Стихотворение «Я мечтою ловил уходящие тени...» столь известно, что стало своего рода визитной карточкой Бальмонта. Написанное в 1894 году, оно открывает книгу «В Безбрежности», датированную 1895 годом. Практически все исследователи, обращавшиеся к трактовке этого стихотворения, отмечают, что оно не случайно вынесено в начало книги и выделено курсивом. Так, Л. Е. Ляпина пишет: «...оно призвано было служить как бы прологом всего поэтического текста книги, введением в неё – и, следовательно, мыслилось программным» [5, с. 207].
Концептуальный характер этого текста определяется ключевым мотивом пути, последовательное развёртывание которого обусловливает образную цельность сборника «В Безбрежности». Известно, что мотив пути – один из важнейших архетипических мотивов в мифопоэтике символизма, хотя как в реализации, так и в интерпретации его обнаруживается неоднозначность. Книга «В Безбрежности» отражает и поиски пути, и разный результат движения: это и безуспешная попытка «выйти на свет» из тумана («Мы шли в золотистом тумане...», 1, 82), и бесконечная погоня за светом в долине, где неизбежно настигают героя тени гор («Колеблются стебли зелёной долины...», 1, 85).

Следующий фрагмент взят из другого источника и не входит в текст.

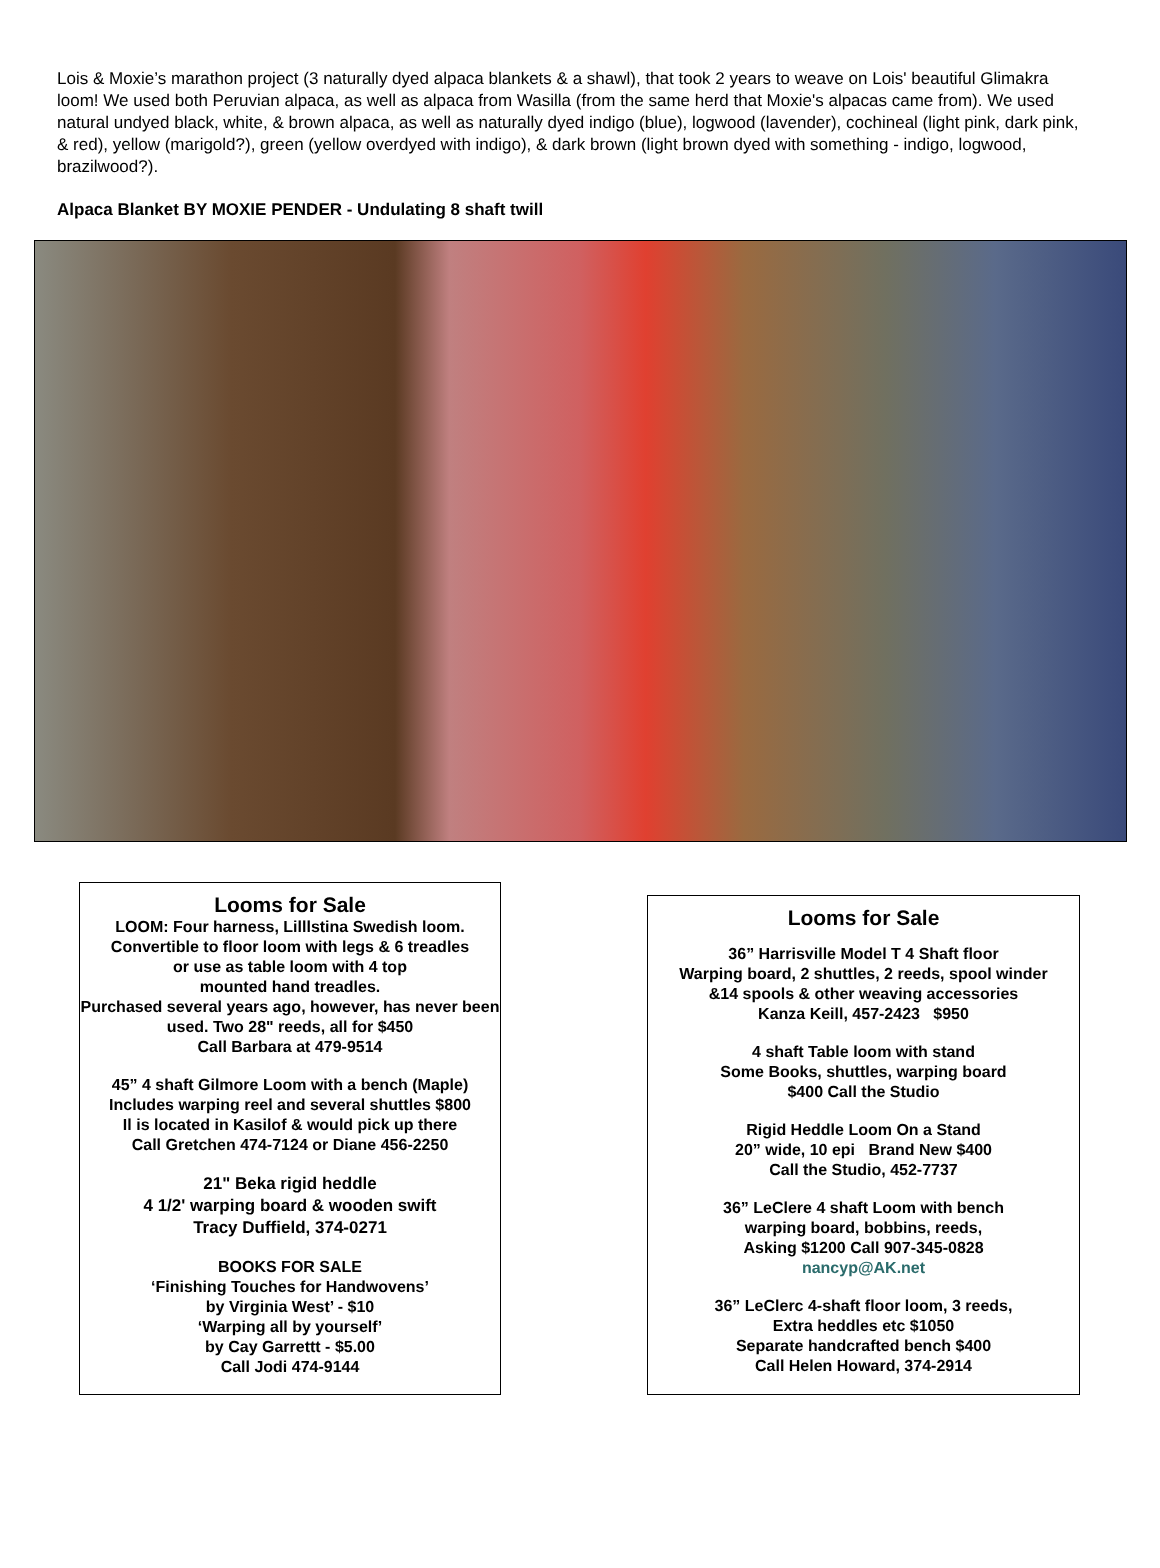Lois & Moxie’s marathon project (3 naturally dyed alpaca blankets & a shawl), that took 2 years to weave on Lois' beautiful Glimakra loom! We used both Peruvian alpaca, as well as alpaca from Wasilla (from the same herd that Moxie's alpacas came from). We used natural undyed black, white, & brown alpaca, as well as naturally dyed indigo (blue), logwood (lavender), cochineal (light pink, dark pink, & red), yellow (marigold?), green (yellow overdyed with indigo), & dark brown (light brown dyed with something - indigo, logwood, brazilwood?).
Alpaca Blanket BY MOXIE PENDER - Undulating 8 shaft twill
Looms for Sale
LOOM: Four harness, Lilllstina Swedish loom.
Convertible to floor loom with legs & 6 treadles
or use as table loom with 4 top
mounted hand treadles.
Purchased several years ago, however, has never been used. Two 28" reeds, all for $450
Call Barbara at 479-9514
45” 4 shaft Gilmore Loom with a bench (Maple)
Includes warping reel and several shuttles $800
Il is located in Kasilof & would pick up there
Call Gretchen 474-7124 or Diane 456-2250
21" Beka rigid heddle
4 1/2' warping board & wooden swift
Tracy Duffield, 374-0271
BOOKS FOR SALE
‘Finishing Touches for Handwovens’
by Virginia West’ - $10
‘Warping all by yourself’
by Cay Garrettt - $5.00
Call Jodi 474-9144
Looms for Sale
36” Harrisville Model T 4 Shaft floor
Warping board, 2 shuttles, 2 reeds, spool winder
&14 spools & other weaving accessories
Kanza Keill, 457-2423 $950
4 shaft Table loom with stand
Some Books, shuttles, warping board
$400 Call the Studio
Rigid Heddle Loom On a Stand
20” wide, 10 epi Brand New $400
Call the Studio, 452-7737
36” LeClere 4 shaft Loom with bench
warping board, bobbins, reeds,
Asking $1200 Call 907-345-0828
nancyp@AK.net
36” LeClerc 4-shaft floor loom, 3 reeds,
Extra heddles etc $1050
Separate handcrafted bench $400
Call Helen Howard, 374-2914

Выход из замкнутого круга представлен поэтом в образе восхождения в стихотворении-эпиграфе, о котором Е. Ю. Денисова пишет: «Этим стихотворением автор указал на направление движения в пространстве. Оно направлено ввысь, в беспредельность» [3, с. 46]. Аврил Пайман видит прототип бальмонтовского образа подъёма по ступеням у Д. Мережковского: «Стихотворение повторяет, словно эхо, проводившуюся ранее строку Мережковского "Мы – над бездною ступени" и даёт понять, что Бальмонт отважился подняться по опасной лестнице ещё выше» [7, с. 60]. Герои стихотворения Д. Мережковского «Дети ночи», откуда извлечена процитированная строка, при виде солнца – умирают: «Мы – над бездною ступени, / Дети мрака, солнца ждём: / Свет увидим – и, как тени, / Мы в лучах его умрём» [8, с. 63]. Каким же выглядит путь бальмонтовского лирического героя? К жизни или к смерти неуклонно и упорно восходит он по ступеням?

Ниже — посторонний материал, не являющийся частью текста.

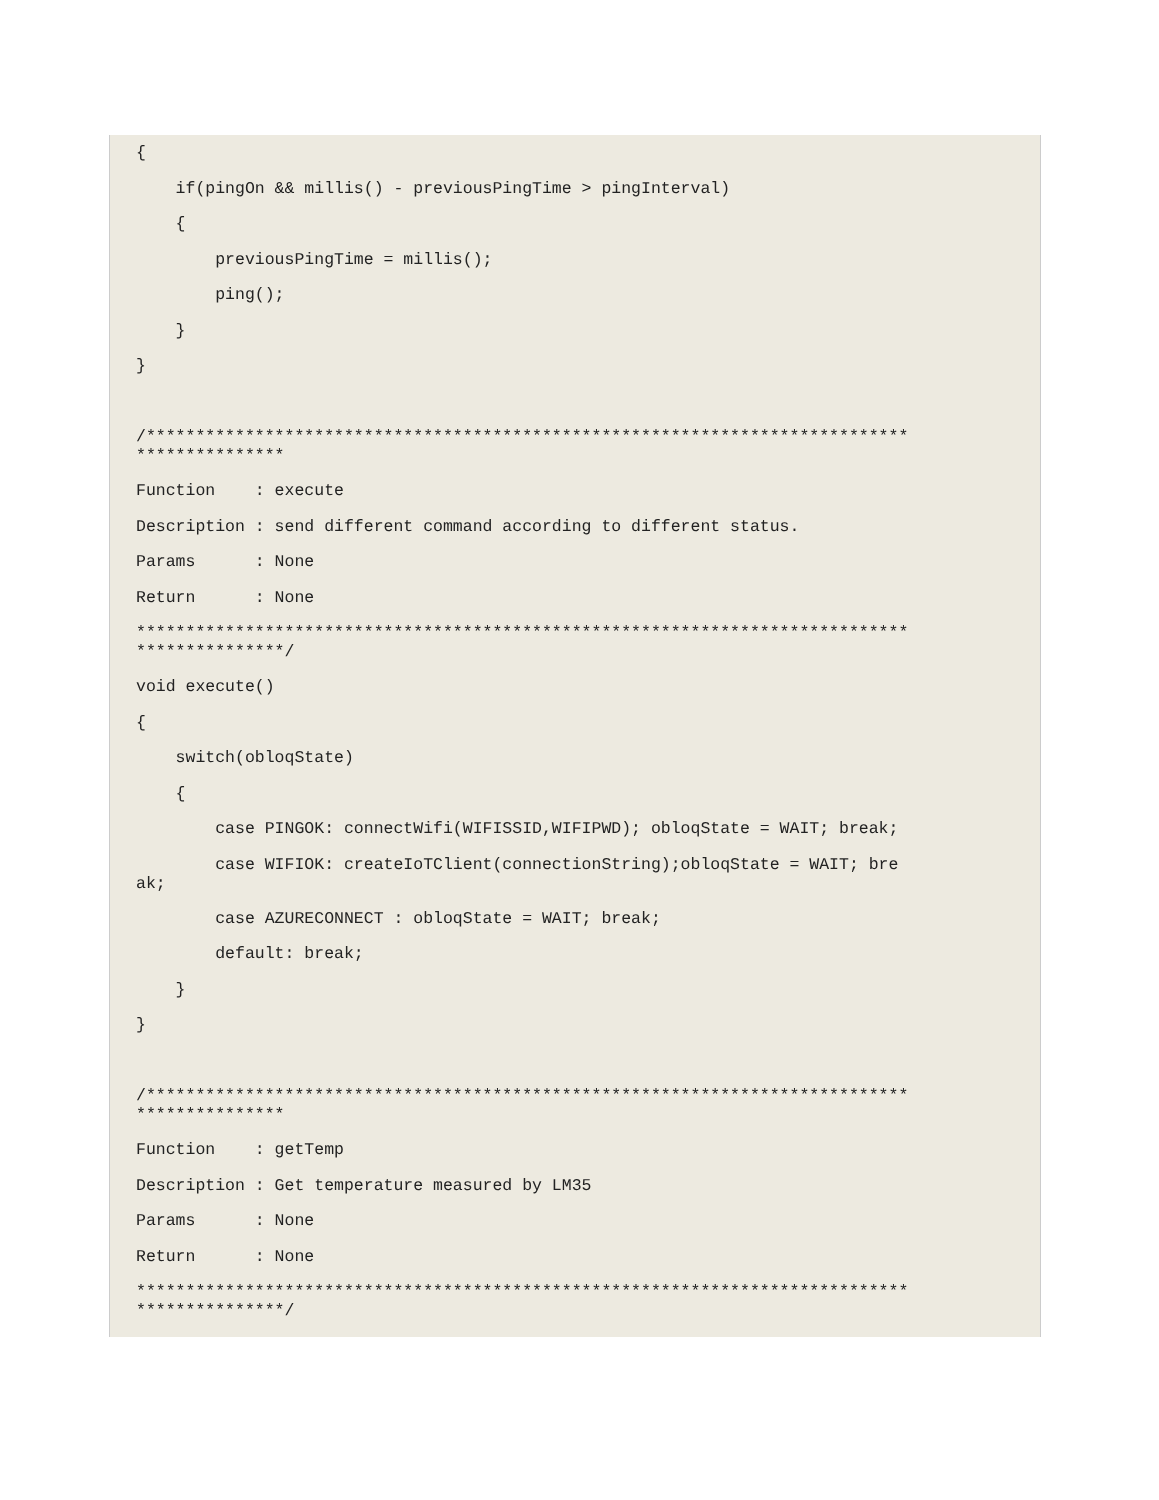{
    if(pingOn && millis() - previousPingTime > pingInterval)
    {
        previousPingTime = millis();
        ping();
    }
}

/*****************************************************************************
***************Function    : execute
Description : send different command according to different status.
Params      : None
Return      : None
******************************************************************************
***************/void execute()
{
    switch(obloqState)
    {
        case PINGOK: connectWifi(WIFISSID,WIFIPWD); obloqState = WAIT; break;
        case WIFIOK: createIoTClient(connectionString);obloqState = WAIT; bre
ak;        case AZURECONNECT : obloqState = WAIT; break;
        default: break;
    }
}

/*****************************************************************************
***************Function    : getTemp
Description : Get temperature measured by LM35
Params      : None
Return      : None
******************************************************************************
***************/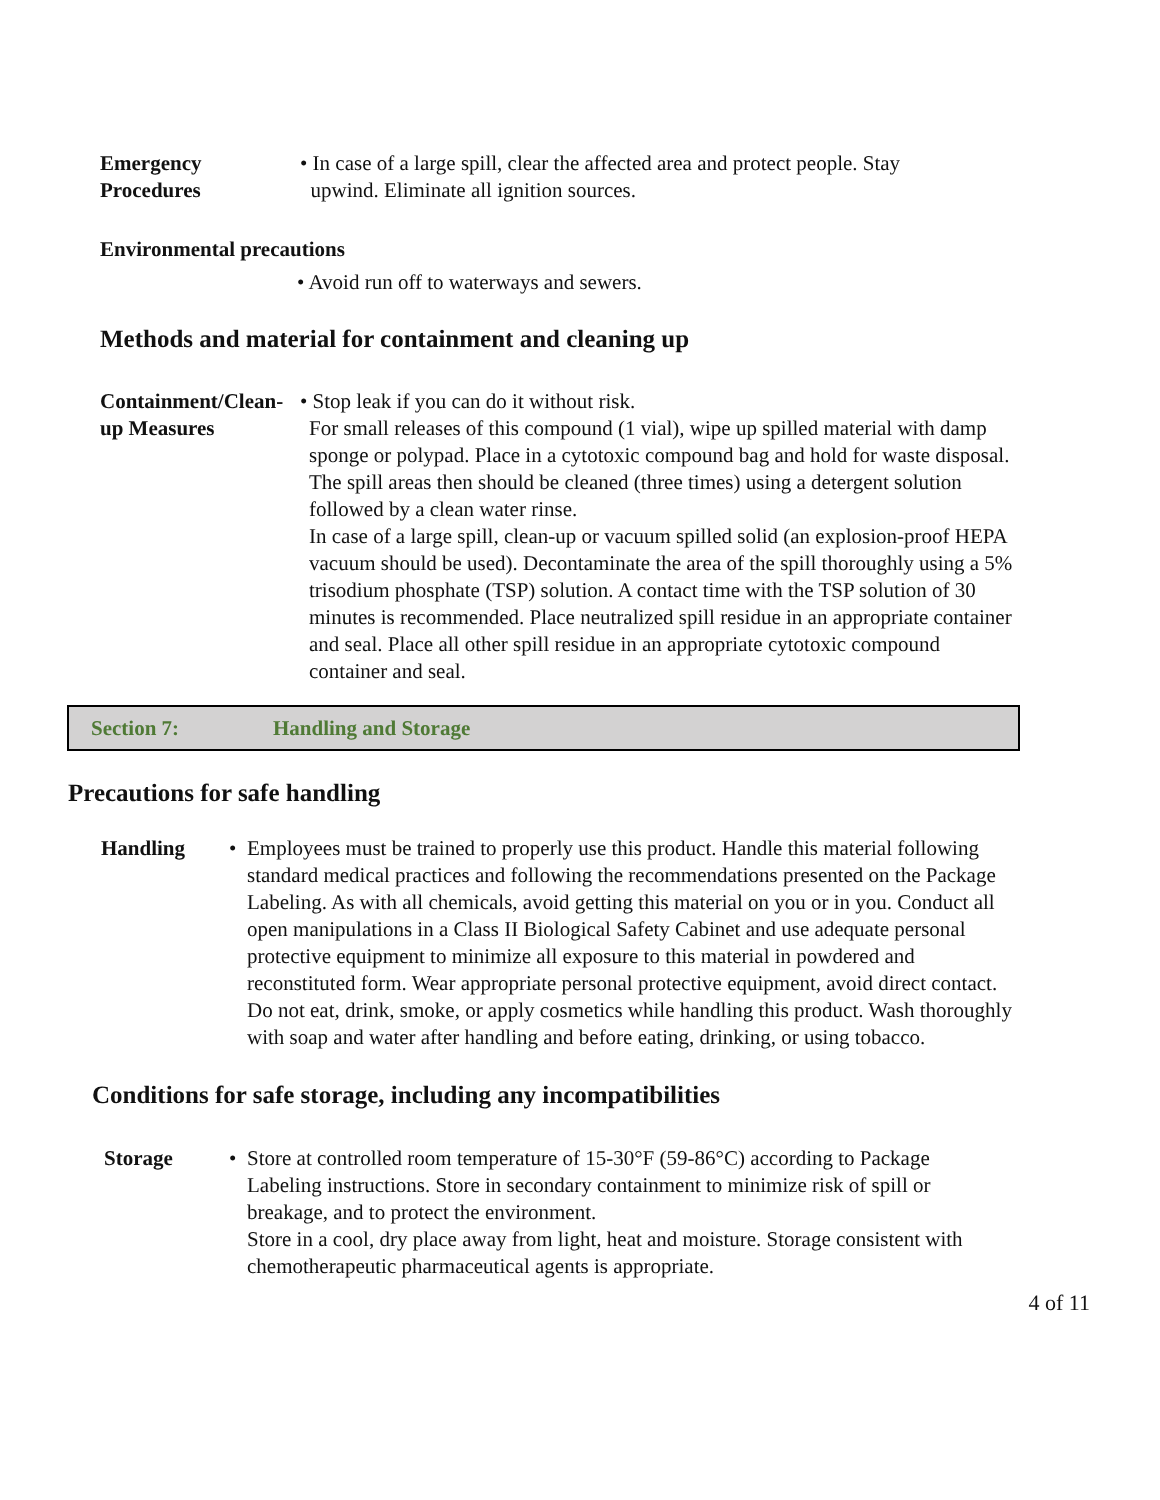Emergency
Procedures
• In case of a large spill, clear the affected area and protect people. Stay
upwind. Eliminate all ignition sources.
Environmental precautions
• Avoid run off to waterways and sewers.
Methods and material for containment and cleaning up
Containment/Clean-
up Measures
• Stop leak if you can do it without risk.
For small releases of this compound (1 vial), wipe up spilled material with damp sponge or polypad. Place in a cytotoxic compound bag and hold for waste disposal. The spill areas then should be cleaned (three times) using a detergent solution followed by a clean water rinse.
In case of a large spill, clean-up or vacuum spilled solid (an explosion-proof HEPA vacuum should be used). Decontaminate the area of the spill thoroughly using a 5% trisodium phosphate (TSP) solution. A contact time with the TSP solution of 30 minutes is recommended. Place neutralized spill residue in an appropriate container and seal. Place all other spill residue in an appropriate cytotoxic compound container and seal.
Section 7: Handling and Storage
Precautions for safe handling
Handling • Employees must be trained to properly use this product. Handle this material following standard medical practices and following the recommendations presented on the Package Labeling. As with all chemicals, avoid getting this material on you or in you. Conduct all open manipulations in a Class II Biological Safety Cabinet and use adequate personal protective equipment to minimize all exposure to this material in powdered and reconstituted form. Wear appropriate personal protective equipment, avoid direct contact. Do not eat, drink, smoke, or apply cosmetics while handling this product. Wash thoroughly with soap and water after handling and before eating, drinking, or using tobacco.
Conditions for safe storage, including any incompatibilities
Storage • Store at controlled room temperature of 15-30°F (59-86°C) according to Package Labeling instructions. Store in secondary containment to minimize risk of spill or breakage, and to protect the environment.
Store in a cool, dry place away from light, heat and moisture. Storage consistent with chemotherapeutic pharmaceutical agents is appropriate.
4 of 11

Сама по себе устремлённость ввысь в книге «В Безбрежности» представлена неоднопланово. Стихотворение «Ночью мне виделся Кто-то таинственный» представляет лирического героя, устремляющегося за «светом нездешним» «к небу родимому» – в мир иной («В царство, где Роза цветёт у Креста»). Движение души, которую «тени к родимой влекли стороне», направлено, как и в стихотворении «Я мечтою ловил уходящие тени...», от земли к небу: «Что от незримых очей заслонялося / Тканью телесною, грёзами дня, / Всё это с ласкою нежной склонялося, / Выше и выше манило меня» (1, 121). День здесь («грёзы дня») – несущественное, бренное земное бытие, заслоняющее истинный, высший мир, а сон – мечта о воскресении мёртвых и о воссоединении с ними: «Сон позабытый всё ярче вставал». Как переход в мир иной через смерть изображается момент высшей истины, наступающий, наконец, для лирического героя: «Пали преграды, и сладкими муками / Сердце воскресшее билось во мне, / Тени вставали и таяли звуками, / Тени к родимой влекли стороне. / Звали Эдема воздушные жители / В царство, где Роза цветет у Креста. / Вот уж я с ними... в их тихой обители... / "Где же я медлил?" – шептали уста».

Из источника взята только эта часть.